TASK STATEMENT: Using the records that appear below, write out exactly the lines from the one with "白酒生产作坊不得使用酒精生产加工白酒，不得对其生产的产品进行预包装。" through the one with "农民个人及家庭在当地使用纯粮", keeping both end lines.

[Records drawn from a dataset]
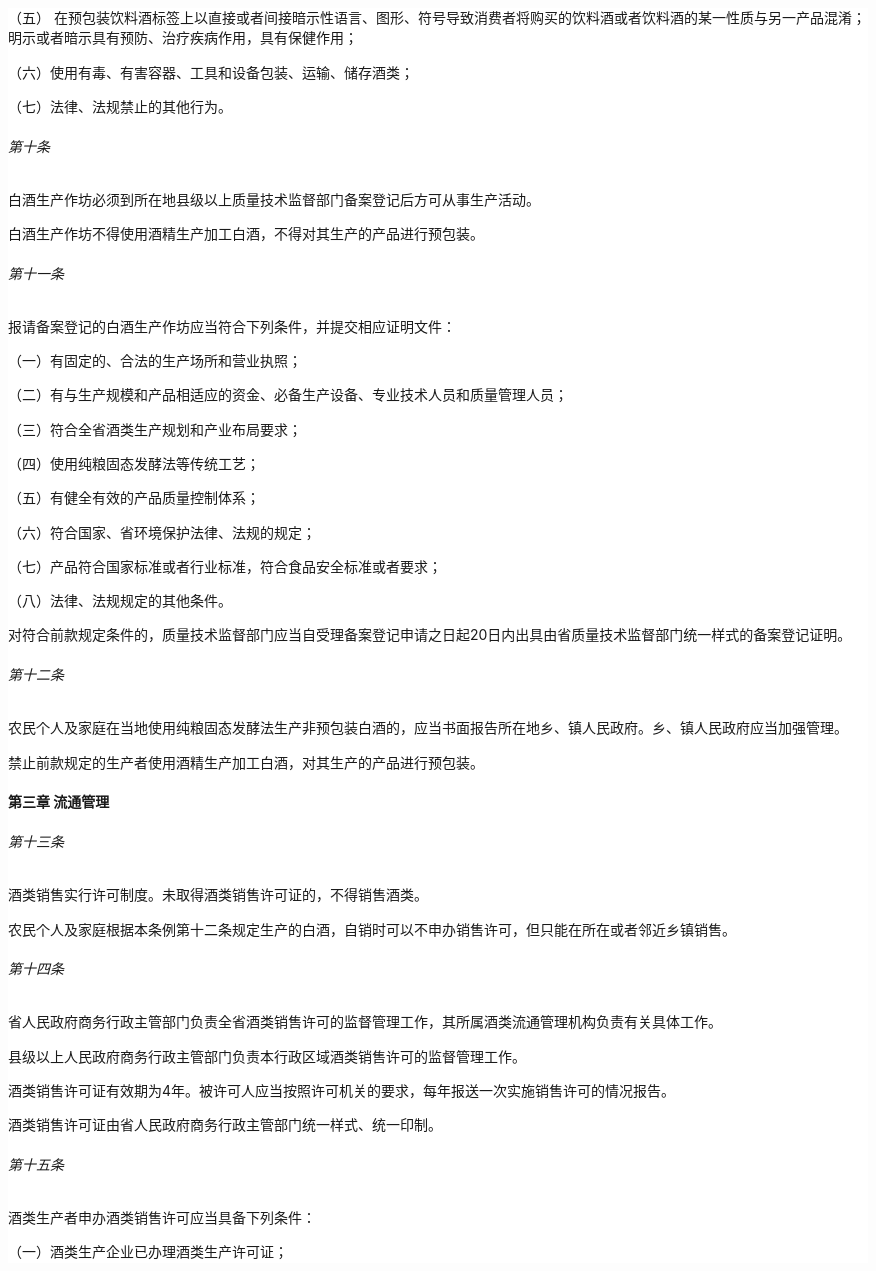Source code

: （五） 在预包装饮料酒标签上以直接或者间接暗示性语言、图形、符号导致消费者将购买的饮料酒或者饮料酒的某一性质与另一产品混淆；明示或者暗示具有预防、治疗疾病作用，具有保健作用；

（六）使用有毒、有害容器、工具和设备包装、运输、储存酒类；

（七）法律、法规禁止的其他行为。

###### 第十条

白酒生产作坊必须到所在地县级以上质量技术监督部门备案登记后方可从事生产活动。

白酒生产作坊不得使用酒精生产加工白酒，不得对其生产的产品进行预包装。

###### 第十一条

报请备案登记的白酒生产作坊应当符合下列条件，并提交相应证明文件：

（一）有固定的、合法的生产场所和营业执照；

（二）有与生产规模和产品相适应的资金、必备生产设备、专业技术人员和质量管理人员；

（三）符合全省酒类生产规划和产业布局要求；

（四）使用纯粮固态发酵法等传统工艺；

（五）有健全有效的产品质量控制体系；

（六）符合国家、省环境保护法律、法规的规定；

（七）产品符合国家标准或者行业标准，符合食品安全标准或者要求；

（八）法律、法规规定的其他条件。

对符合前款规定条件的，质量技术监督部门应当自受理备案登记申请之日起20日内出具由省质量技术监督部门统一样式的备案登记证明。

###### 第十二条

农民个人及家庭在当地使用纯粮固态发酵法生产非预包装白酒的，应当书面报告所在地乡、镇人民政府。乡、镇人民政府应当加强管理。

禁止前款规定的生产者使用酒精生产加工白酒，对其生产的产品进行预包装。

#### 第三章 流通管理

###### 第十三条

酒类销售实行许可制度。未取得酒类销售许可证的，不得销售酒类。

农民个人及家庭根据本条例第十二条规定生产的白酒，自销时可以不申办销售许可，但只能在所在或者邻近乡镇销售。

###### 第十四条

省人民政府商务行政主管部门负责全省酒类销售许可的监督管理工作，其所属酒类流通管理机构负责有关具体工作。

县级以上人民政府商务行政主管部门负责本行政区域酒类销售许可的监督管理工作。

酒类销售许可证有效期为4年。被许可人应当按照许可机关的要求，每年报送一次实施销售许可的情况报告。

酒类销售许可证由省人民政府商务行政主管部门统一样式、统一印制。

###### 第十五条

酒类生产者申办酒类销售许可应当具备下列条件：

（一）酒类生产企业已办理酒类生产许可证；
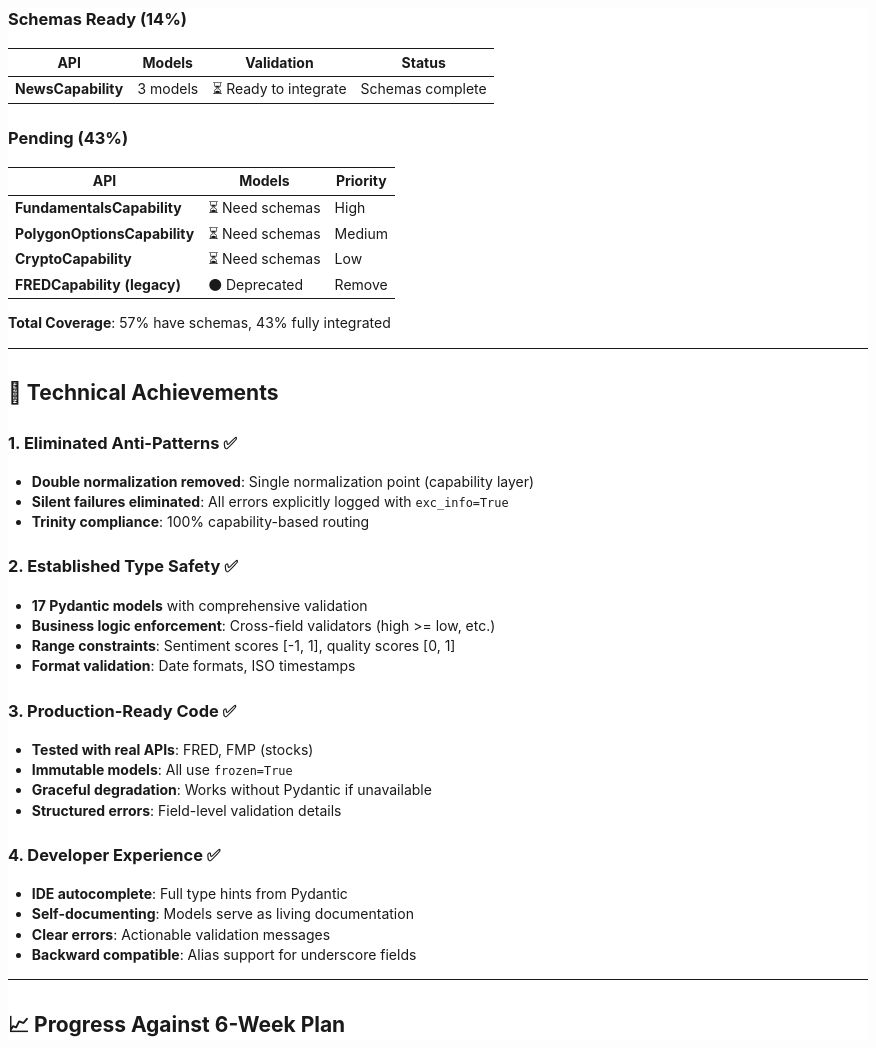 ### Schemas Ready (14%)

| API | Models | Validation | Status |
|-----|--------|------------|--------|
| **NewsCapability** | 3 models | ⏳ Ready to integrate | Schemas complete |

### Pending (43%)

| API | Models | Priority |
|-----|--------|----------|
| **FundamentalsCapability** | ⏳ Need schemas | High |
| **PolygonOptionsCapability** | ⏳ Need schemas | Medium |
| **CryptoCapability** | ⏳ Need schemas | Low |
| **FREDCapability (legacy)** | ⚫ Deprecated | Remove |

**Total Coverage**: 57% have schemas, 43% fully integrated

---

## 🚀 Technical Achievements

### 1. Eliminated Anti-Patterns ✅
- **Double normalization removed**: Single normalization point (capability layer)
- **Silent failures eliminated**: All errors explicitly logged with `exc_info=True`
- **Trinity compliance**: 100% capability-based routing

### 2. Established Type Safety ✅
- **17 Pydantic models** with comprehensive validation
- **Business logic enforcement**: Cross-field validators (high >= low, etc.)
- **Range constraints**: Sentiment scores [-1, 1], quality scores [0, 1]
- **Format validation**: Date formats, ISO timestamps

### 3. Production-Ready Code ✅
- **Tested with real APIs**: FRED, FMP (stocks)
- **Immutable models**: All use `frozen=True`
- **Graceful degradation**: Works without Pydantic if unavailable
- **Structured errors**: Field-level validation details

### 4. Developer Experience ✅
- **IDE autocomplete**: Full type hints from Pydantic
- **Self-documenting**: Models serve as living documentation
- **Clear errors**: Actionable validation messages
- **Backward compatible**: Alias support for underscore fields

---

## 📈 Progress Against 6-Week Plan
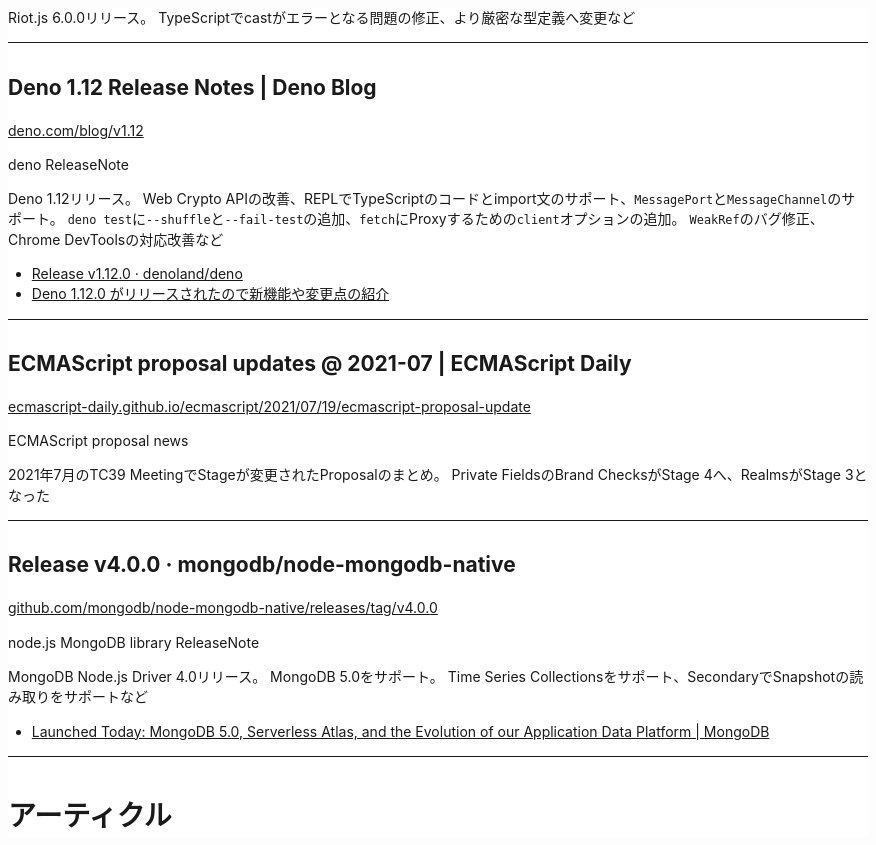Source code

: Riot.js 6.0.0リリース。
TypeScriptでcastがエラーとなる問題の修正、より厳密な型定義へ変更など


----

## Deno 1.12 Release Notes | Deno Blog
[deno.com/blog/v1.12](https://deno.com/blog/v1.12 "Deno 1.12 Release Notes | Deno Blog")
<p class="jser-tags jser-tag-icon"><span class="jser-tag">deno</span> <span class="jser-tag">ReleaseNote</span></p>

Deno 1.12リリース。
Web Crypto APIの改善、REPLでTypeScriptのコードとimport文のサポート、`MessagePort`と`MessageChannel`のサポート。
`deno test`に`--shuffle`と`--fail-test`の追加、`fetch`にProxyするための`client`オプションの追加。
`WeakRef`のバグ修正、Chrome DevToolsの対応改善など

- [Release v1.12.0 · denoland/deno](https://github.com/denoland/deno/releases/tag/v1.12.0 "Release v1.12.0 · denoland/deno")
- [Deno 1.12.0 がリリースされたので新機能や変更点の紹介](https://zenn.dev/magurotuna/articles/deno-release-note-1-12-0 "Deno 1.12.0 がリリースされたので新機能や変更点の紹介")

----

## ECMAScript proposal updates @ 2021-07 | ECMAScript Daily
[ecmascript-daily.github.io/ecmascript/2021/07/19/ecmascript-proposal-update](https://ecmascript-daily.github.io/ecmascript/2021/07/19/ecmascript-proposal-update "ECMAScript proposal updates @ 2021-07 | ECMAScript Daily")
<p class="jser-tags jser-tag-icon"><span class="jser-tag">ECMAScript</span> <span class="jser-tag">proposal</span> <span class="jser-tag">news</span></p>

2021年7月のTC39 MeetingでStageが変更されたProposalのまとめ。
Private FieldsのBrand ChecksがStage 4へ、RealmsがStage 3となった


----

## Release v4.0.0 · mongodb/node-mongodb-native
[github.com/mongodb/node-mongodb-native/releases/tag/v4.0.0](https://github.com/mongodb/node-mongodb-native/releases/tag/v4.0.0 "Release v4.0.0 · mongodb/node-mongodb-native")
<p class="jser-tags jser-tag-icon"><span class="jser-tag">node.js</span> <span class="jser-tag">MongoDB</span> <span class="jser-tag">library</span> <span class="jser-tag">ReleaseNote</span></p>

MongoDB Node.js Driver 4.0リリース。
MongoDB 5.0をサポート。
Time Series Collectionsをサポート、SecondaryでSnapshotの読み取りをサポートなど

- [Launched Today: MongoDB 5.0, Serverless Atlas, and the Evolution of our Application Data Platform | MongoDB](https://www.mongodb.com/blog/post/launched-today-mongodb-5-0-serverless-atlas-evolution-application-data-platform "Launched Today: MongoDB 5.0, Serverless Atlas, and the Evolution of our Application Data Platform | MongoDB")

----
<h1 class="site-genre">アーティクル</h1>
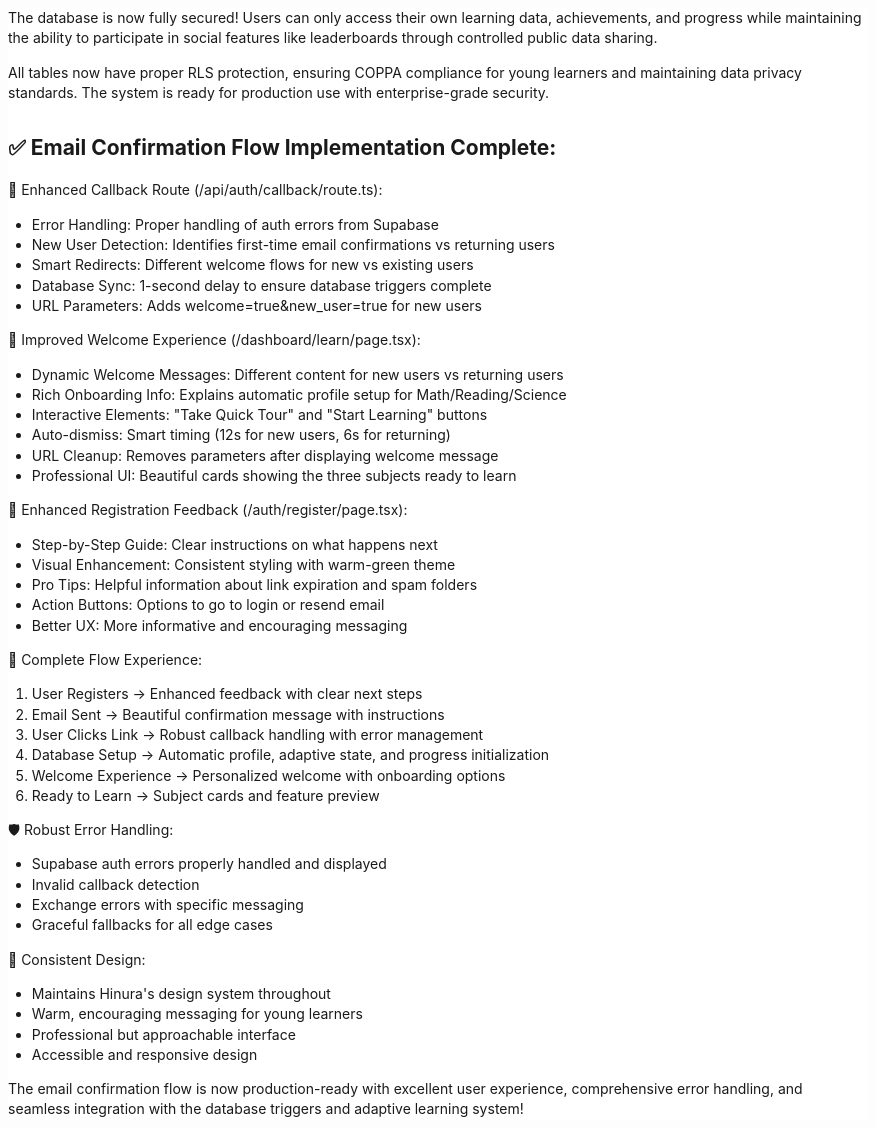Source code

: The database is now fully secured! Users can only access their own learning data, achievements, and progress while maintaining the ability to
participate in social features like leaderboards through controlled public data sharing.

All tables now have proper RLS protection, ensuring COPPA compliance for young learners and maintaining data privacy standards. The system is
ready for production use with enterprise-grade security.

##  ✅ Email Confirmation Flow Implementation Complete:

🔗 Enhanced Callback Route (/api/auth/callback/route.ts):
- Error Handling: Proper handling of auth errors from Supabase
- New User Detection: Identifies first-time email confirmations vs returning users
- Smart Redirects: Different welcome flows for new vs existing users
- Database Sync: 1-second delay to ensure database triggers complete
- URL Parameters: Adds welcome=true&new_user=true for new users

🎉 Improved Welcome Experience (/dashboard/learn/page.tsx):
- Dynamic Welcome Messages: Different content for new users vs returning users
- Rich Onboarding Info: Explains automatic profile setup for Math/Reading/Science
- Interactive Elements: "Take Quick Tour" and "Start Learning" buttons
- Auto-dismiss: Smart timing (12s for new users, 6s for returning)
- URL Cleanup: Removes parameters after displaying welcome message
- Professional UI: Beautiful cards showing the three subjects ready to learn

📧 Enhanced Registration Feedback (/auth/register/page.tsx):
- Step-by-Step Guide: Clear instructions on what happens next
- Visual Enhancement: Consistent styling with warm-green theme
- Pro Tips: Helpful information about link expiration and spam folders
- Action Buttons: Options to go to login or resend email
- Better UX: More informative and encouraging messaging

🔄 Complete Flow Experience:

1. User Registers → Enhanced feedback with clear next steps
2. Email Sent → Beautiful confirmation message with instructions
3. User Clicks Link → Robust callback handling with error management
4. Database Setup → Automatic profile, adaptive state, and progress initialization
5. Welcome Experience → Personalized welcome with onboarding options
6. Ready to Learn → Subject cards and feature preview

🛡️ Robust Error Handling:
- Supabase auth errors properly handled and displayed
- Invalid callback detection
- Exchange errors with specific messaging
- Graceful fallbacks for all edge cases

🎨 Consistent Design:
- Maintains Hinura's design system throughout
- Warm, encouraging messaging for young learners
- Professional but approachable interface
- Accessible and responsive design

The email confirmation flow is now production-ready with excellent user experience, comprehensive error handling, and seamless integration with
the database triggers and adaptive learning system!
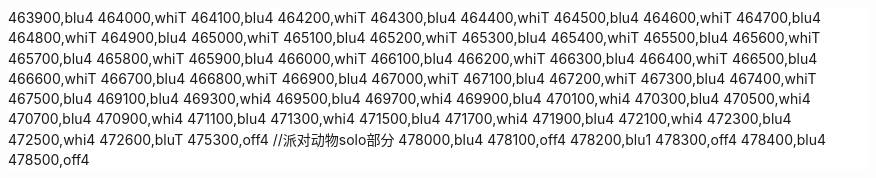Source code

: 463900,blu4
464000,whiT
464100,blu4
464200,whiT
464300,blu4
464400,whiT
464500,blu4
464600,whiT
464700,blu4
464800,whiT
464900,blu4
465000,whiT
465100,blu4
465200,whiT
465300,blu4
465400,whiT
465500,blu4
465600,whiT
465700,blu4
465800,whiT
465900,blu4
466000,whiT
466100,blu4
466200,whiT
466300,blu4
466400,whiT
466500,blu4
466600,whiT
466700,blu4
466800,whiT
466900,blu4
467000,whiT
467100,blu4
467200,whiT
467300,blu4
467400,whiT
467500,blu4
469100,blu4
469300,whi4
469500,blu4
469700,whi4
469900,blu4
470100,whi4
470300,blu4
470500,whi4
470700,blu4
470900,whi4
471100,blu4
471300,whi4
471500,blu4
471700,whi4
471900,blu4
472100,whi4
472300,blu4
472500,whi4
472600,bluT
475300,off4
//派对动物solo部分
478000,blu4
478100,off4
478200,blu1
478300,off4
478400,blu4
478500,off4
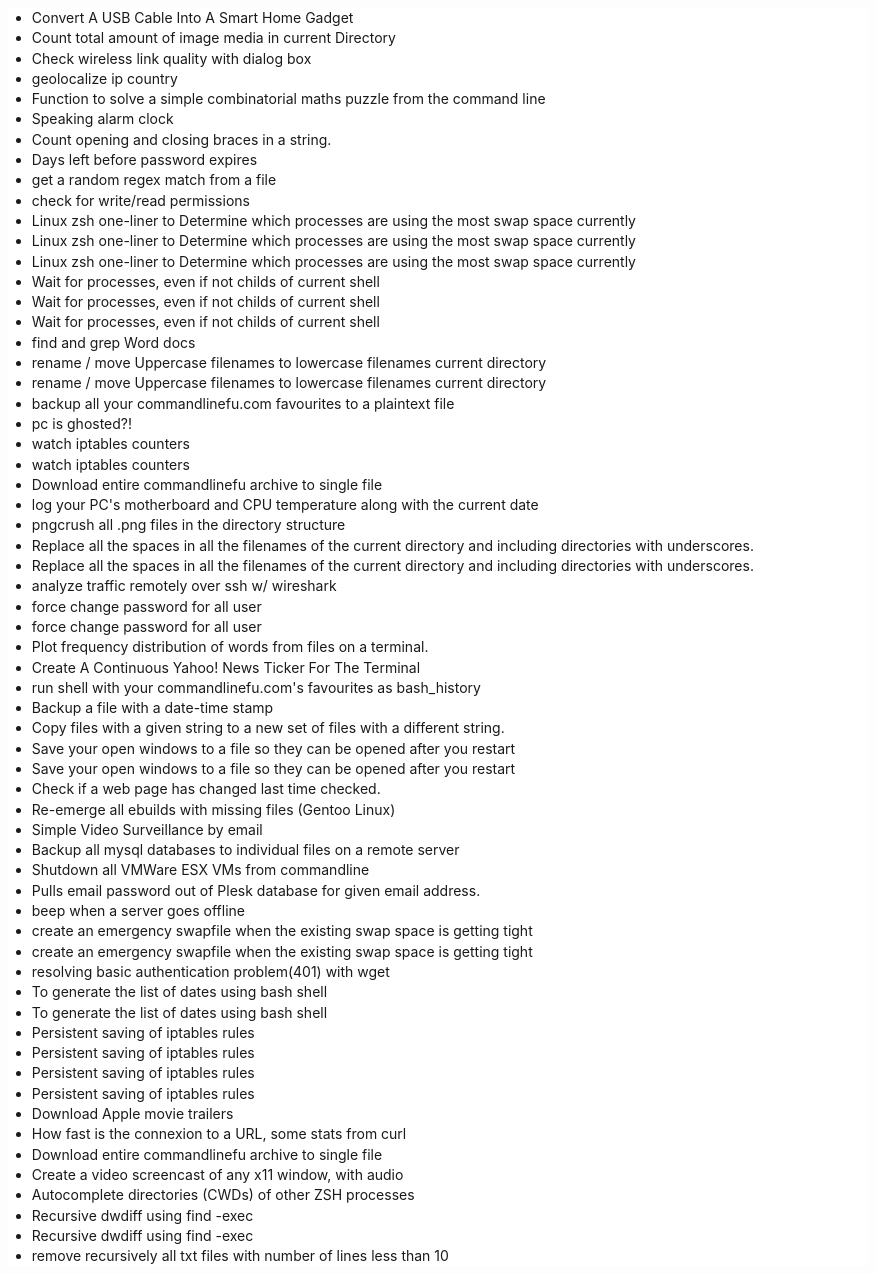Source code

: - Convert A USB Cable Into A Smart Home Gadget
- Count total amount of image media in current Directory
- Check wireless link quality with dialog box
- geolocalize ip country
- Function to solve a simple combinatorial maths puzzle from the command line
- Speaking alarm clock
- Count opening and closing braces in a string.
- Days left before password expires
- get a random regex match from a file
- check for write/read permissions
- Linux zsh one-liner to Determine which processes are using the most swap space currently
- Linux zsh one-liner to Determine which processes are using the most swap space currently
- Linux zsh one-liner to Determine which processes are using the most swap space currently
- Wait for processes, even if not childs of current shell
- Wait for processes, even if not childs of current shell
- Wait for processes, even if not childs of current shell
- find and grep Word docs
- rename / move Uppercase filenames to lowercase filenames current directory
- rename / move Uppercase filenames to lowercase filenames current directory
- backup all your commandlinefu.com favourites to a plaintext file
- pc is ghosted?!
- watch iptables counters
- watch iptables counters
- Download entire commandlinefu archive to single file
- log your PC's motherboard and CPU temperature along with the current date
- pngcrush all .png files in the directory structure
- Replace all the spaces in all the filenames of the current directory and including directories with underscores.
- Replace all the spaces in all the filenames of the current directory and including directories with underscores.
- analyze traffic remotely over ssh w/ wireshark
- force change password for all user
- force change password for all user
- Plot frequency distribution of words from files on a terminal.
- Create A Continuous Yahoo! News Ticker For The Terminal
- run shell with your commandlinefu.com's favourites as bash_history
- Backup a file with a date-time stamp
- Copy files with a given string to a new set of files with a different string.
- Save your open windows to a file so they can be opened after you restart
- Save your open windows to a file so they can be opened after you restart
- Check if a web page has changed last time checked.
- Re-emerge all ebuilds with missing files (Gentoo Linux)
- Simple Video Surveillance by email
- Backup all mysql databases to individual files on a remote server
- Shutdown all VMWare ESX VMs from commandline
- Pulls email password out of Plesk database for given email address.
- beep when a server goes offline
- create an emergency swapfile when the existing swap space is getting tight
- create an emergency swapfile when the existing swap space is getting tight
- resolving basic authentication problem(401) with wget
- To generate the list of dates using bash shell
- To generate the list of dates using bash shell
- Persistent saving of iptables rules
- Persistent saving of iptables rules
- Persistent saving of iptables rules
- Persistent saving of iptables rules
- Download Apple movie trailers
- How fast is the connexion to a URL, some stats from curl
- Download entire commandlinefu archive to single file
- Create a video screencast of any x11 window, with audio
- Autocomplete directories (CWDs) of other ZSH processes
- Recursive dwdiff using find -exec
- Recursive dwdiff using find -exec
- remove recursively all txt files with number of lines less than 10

REPLY:
白酒生产作坊不得使用酒精生产加工白酒，不得对其生产的产品进行预包装。

###### 第十一条

报请备案登记的白酒生产作坊应当符合下列条件，并提交相应证明文件：

（一）有固定的、合法的生产场所和营业执照；

（二）有与生产规模和产品相适应的资金、必备生产设备、专业技术人员和质量管理人员；

（三）符合全省酒类生产规划和产业布局要求；

（四）使用纯粮固态发酵法等传统工艺；

（五）有健全有效的产品质量控制体系；

（六）符合国家、省环境保护法律、法规的规定；

（七）产品符合国家标准或者行业标准，符合食品安全标准或者要求；

（八）法律、法规规定的其他条件。

对符合前款规定条件的，质量技术监督部门应当自受理备案登记申请之日起20日内出具由省质量技术监督部门统一样式的备案登记证明。

###### 第十二条

农民个人及家庭在当地使用纯粮固态发酵法生产非预包装白酒的，应当书面报告所在地乡、镇人民政府。乡、镇人民政府应当加强管理。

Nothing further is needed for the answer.